Mr. Lee looked at Mr. Tung. Mr. Tung shrugged. “In Puerto Princesa things sometimes go slowly,” he said. “Once we had a man here who fixed such things very well. But he moved his shop over to Leyte, where there is more business.”

Moon looked at Osa. She must have told them he was a mechanic, told them about what he did in the army, about J.D’s pickup engine awaiting his return in Durance, Colorado. Cold, clean, safe, restful Durance, Colorado.

“I believe you were a mechanic in your military career,” Mr. Lee said. “Somewhat like your brother, but working on the engines of tanks and big vehicles.”

Moon nodded. But not really like his brother. Moon was the grease monkey. Ricky was the boss. “But this will be a marine diesel. Probably much bigger. Much different.” Which was probably baloney. A diesel was a diesel, much alike and all knuckle-busters to work on.

“Do you think you could make it run well again?” Mr. Lee asked.

“I don’t know what’s wrong with it.”

“Captain Teele will be able to tell you,” Mr. Lee said. “He is waiting upstairs.”

Upstairs, for the first time in quite a while, Moon found himself the second largest man in the room. Forced to guess, Moon would have named Teele a Samoan pro football lineman. Certainly not the captain of a schooner named Glory of the Sea. He was dressed in a well-worn pinstriped business suit that had probably fit him well enough when he’d bought it but now bulged where he had added muscle. His hair was long and streaked with gray, and his dark face was marred by scarring and weathered by too many years of strong sun and salty winds.

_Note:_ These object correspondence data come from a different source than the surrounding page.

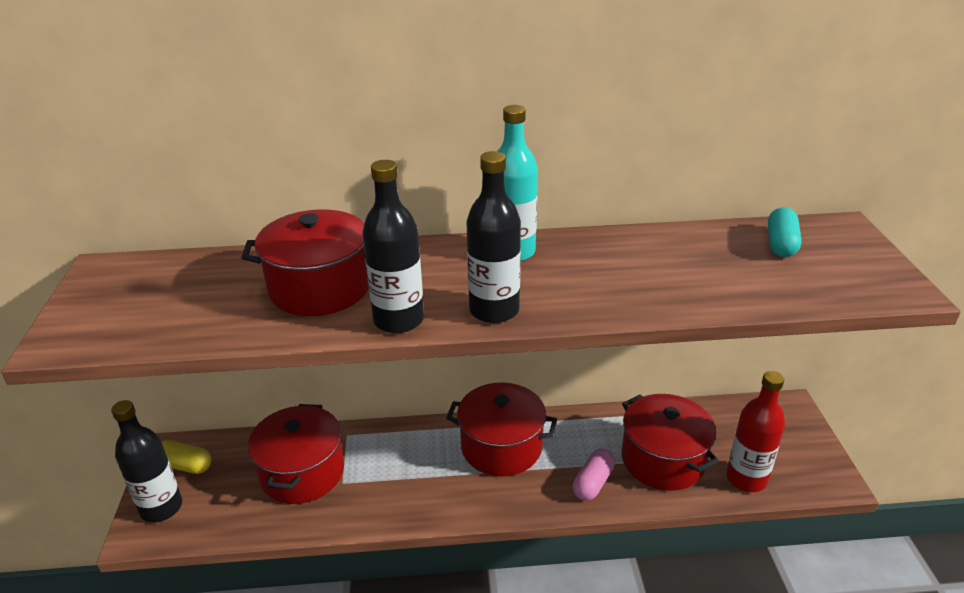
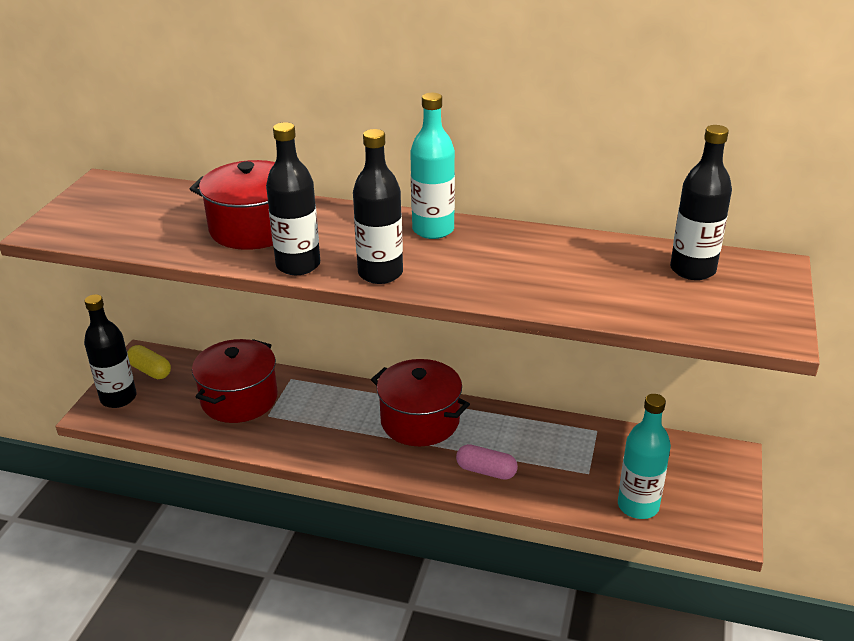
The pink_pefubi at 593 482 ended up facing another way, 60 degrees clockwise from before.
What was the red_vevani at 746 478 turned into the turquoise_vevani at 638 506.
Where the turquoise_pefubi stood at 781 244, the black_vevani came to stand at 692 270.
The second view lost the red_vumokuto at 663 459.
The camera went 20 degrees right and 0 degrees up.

He bowed to Osa and smiled. To Moon and George Rice he offered a large square hand and said something in a language that was new to Moon. By the sound of it, the statement seemed to end with a question.

“He wishes you well,” Mr. Lee said, “and he asks if you can fix his engine so it will run better.”

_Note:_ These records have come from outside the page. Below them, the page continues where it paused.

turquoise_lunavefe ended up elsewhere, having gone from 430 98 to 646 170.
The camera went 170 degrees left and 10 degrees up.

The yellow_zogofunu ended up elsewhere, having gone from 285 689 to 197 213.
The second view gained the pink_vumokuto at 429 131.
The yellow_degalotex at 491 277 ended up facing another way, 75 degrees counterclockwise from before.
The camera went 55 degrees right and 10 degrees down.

“Tell him I need to know what is wrong with it,” Moon said. And thereby began one of those three-sided translated conversations that left Captain Teele looking doubtful and Moon wondering if Teele had even the vaguest notion of what caused ignition inside a diesel engine.

“Tell him I have to go see it,” Moon said.

“Ah,” Mr. Lee said. “Then I think you believe you can fix this problem?”

“Who knows?” Moon said. But as a matter of fact, Moon did think he could fix it. From the captain’s admittedly hazy descriptions, it had the sound of a fuel-injection problem. In the glossary of things that can go wrong with engines that depend on pressure-induced heat to ignite vapors, those were the problems Moon preferred.

“We will go to the ship then,” Mr. Lee said. “But we will wait awhile first. We will give the police time to go to bed.”

Osa, Rice, and Moon waited in the room under the floor. Captain Teele and Lum Lee had bowed them out with smiles and good wishes, and they had climbed back down the stairway, with Mr. Tung lighting their way with a carbide lamp. He left it behind for them.

The lamp hissed and buzzed and added its peculiar chemical odor to the various perfumes the room already offered. But it was better than waiting in the dark. Moon resumed his position on the sofa, sighed, and relaxed. Rice was relating his misadventures in the jungle. Osa was listening. They would wake him when they needed him.